“Economics
are the methods. The object is to change the soul”.
Riferita alle politiche della conoscenza, istruzione e ricerca (ma non
soltanto), questa formula di Margaret Thatcher ben riassume il processo che ha
contraddistinto gli ultimi decenni.
Il metodo
economico, la penuria come condizione normale, al limite o al di sotto del
limite della sopravvivenza, è visibile a tutti. Anche ben visibile, insieme a
quello finanziario, è lo strangolamento burocratico. Meno visibile l’obiettivo.
Il cambiamento degli animi è così profondo che non ci accorgiamo nemmeno più
della distruzione compiutasi intorno e attraverso di noi: il paradosso della
fine – nella “società della conoscenza” – di un mondo dedicato alle cose della
conoscenza. Anche l’udito si è assuefatto a una programmatica devastazione linguistica,
dove un impoverito gergo tecnico-gestionale e burocratico reitera espressioni
dalla precisa valenza operativa, che però sembra essere difficile cogliere:
miglioramento della qualità, eccellenza, competenza, trasparenza, prodotti
della ricerca, erogazione della didattica… E autonomia, ovvero – per riprendere
le parole di Thomas Piketty – l’impostura che ha avviato il processo di
distruzione del modello europeo di università. Una distruzione che ha assunto
come pretesto retorico alcuni mali – reali e no – della vecchia università, ma
naturalmente senza porvi rimedio, perché non questo ma altro era il suo
obbiettivo.

###

= Consegna A =
Rispondi in base al brano sulle politiche della conoscenza:
(i) A chi è attribuita la formula citata in apertura?
(ii) Quale metodo il brano dice "visibile a tutti"?
(iii) Quale termine, con le parole di Thomas Piketty, viene definito l'impostura che ha avviato la distruzione del modello europeo di università?
= Consegna B =
Prosegui il brano sulle politiche della conoscenza, riprendendo subito dopo la sua ultima frase.
I record non hanno alcun legame con il brano sulle politiche della conoscenza.

###

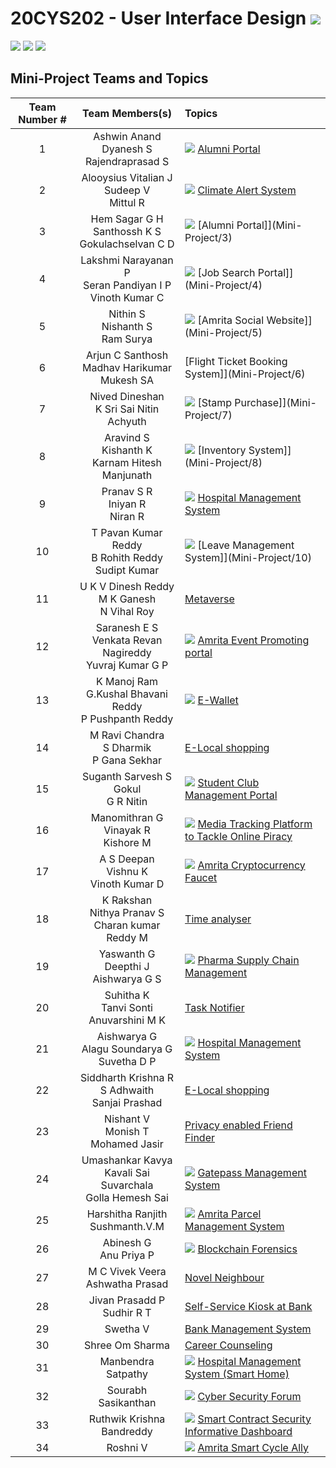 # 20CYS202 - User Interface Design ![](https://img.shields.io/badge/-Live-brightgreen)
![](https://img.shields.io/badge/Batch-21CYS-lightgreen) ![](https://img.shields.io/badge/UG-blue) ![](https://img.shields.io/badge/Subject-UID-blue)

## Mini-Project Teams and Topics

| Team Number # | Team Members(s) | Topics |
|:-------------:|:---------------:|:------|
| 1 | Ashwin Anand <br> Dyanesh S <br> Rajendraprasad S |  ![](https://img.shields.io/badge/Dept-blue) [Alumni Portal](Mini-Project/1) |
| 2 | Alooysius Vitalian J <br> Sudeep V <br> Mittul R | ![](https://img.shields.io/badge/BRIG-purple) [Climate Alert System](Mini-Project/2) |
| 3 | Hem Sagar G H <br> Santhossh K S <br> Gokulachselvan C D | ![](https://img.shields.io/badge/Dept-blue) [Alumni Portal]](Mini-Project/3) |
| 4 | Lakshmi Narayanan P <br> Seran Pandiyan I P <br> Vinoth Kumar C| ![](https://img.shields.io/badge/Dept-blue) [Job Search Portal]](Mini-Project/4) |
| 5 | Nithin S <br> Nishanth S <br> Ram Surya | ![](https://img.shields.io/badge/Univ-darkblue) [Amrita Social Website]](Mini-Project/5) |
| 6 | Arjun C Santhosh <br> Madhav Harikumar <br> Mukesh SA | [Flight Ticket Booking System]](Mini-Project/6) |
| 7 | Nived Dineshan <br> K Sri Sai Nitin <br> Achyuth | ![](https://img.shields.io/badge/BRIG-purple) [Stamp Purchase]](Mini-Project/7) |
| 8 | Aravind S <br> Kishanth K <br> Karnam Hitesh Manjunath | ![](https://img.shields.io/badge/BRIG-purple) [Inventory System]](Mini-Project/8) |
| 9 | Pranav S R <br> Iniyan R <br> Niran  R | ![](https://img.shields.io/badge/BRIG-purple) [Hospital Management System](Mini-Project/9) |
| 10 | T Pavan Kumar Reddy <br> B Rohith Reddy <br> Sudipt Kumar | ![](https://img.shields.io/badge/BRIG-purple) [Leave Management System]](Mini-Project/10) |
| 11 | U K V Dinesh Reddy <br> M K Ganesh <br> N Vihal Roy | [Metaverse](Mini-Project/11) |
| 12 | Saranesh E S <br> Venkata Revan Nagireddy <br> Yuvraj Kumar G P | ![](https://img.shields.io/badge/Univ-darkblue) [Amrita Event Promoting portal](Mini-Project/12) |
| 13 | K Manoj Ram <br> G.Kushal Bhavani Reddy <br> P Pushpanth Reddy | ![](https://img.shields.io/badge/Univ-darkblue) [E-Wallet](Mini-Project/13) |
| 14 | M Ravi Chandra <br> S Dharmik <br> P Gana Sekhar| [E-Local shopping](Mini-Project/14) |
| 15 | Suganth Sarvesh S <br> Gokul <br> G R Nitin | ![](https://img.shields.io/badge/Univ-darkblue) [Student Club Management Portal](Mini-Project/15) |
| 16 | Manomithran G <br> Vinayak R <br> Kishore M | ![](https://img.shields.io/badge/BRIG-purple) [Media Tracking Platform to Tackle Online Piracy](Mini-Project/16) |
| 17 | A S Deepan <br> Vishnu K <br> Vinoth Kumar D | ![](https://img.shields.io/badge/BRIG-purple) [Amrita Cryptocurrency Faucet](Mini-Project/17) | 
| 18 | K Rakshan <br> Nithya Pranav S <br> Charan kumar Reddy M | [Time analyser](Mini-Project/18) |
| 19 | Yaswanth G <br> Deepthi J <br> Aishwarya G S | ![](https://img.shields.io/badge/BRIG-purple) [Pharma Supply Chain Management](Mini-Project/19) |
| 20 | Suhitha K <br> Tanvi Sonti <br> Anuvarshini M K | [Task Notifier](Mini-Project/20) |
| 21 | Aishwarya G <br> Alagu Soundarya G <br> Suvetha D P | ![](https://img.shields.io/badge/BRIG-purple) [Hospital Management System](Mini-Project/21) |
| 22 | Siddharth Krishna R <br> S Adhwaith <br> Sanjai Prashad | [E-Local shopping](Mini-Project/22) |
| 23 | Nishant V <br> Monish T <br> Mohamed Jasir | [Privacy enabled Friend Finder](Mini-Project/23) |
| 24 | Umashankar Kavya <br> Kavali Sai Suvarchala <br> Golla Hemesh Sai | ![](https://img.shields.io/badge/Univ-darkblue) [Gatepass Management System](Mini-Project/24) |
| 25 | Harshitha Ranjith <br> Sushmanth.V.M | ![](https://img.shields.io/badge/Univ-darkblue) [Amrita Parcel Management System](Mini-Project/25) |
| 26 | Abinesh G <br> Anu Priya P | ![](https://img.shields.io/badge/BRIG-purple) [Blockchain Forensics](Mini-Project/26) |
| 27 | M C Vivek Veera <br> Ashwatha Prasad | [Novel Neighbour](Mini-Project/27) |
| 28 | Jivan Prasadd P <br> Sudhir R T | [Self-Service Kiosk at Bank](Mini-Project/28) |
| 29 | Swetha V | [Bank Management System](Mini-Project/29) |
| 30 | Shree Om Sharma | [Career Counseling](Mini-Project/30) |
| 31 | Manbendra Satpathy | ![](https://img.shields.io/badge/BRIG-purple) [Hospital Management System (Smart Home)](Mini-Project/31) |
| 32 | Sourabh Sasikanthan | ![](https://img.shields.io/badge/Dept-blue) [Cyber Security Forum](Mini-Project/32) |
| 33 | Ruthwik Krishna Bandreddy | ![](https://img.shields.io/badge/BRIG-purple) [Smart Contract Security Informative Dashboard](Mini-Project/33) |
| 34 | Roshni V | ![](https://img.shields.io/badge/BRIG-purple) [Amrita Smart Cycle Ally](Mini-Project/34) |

###

= Risposta A =
(i) A Margaret Thatcher.
(ii) Il metodo economico, cioè la penuria come condizione normale, al limite o al di sotto del limite della sopravvivenza.
(iii) Autonomia.

= Risposta B =
A trenta
anni appunto dall’introduzione dell’autonomia, a venti dal processo di Bologna,
a dieci dalla “Legge Gelmini”, la letteratura critica su questa distruzione è
sconfinata. Ricerca e insegnamento – è un fatto, eppure sembra un tabù
esplicitarlo – da tempo non sono più liberi. Sottoposta a una insensata
pressione che incalza a “produrre” ogni anno di più, a ogni giro (da noi VQR, ASN
ecc) di più, la ricerca è in preda a una vera e propria bolla di titoli, che
trasforma sempre più il già esiziale publish or perish in
un rubbish or perish. Nello stesso tempo, è
continua la pressione ad “erogare” una formazione interamente modellata sulle
richieste del mondo produttivo. La modernizzazione che ha programmaticamente
strappato l’università via da ogni “torre di avorio” – facendone “responsive”,
“service university” – ha significato non altro che la via, la “terza via”,
verso il mondo degli interessi privati. Svuotate del loro valore, istruzione e
ricerca sono valutate, vale a dire “valorizzate” tramite il mercato e il
quasi-mercato della valutazione, che, nella sua migliore veste istituzionale,
non serve ad altro che «a favorire (…) l’effetto di controllo sociale e di
sviluppo di positive logiche di mercato» (CRUI 2001).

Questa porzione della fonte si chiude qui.